Exercise requirements
Count the lines in the items below that contain the string "statistics". Reply with the number alone.

----------------

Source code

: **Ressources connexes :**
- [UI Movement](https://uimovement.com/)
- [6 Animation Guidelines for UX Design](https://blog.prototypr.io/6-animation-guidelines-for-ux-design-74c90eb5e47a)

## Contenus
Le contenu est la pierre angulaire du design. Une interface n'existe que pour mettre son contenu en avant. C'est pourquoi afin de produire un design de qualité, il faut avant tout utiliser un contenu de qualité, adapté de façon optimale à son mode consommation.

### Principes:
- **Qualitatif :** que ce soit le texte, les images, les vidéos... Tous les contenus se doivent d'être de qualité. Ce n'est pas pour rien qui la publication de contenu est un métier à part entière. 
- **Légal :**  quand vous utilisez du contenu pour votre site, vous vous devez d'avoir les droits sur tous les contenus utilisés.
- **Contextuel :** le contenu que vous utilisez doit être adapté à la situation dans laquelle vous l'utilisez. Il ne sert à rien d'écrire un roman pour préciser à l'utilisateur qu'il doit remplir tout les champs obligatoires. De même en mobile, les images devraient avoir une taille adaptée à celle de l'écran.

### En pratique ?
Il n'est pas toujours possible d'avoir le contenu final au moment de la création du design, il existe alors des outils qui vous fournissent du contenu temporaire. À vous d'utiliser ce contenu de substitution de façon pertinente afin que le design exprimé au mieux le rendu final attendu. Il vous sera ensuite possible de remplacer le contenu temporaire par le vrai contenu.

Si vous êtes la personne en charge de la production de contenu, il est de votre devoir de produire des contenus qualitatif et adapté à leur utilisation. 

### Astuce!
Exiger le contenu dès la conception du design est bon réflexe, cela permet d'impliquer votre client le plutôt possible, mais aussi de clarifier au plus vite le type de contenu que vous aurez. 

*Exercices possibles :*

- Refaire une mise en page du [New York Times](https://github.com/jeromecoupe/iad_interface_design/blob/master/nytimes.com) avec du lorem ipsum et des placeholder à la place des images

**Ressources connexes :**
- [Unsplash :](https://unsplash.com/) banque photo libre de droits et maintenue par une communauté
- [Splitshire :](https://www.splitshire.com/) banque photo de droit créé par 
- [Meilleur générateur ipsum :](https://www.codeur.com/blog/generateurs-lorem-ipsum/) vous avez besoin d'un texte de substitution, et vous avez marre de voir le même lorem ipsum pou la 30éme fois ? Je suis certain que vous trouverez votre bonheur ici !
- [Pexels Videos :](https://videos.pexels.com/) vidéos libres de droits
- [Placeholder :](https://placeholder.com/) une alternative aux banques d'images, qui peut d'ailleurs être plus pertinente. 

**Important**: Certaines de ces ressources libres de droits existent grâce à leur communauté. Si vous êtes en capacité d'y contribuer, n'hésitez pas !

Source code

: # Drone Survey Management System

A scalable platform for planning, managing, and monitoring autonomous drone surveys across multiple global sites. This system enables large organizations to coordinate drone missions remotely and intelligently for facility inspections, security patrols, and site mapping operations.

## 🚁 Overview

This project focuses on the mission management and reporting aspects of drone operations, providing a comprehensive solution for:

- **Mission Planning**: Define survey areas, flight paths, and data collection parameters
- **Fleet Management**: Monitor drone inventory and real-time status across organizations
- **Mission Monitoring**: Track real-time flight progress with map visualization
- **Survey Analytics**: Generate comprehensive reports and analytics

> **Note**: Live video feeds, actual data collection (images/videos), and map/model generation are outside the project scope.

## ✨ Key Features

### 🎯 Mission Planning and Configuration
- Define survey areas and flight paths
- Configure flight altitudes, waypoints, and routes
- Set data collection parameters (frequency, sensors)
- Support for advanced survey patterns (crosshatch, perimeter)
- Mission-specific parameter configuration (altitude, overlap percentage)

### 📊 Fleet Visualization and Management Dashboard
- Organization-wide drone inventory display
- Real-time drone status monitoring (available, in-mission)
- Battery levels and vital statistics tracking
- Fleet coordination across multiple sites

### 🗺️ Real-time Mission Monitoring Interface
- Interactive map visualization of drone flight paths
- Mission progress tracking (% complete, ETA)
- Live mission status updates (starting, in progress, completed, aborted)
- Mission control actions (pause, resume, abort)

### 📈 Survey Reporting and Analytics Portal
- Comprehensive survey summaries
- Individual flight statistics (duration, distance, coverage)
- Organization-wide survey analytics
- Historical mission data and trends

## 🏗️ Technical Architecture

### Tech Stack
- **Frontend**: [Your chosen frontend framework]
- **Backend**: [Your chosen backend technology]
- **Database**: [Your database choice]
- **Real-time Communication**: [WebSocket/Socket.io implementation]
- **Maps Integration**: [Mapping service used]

----------------

Answer area
2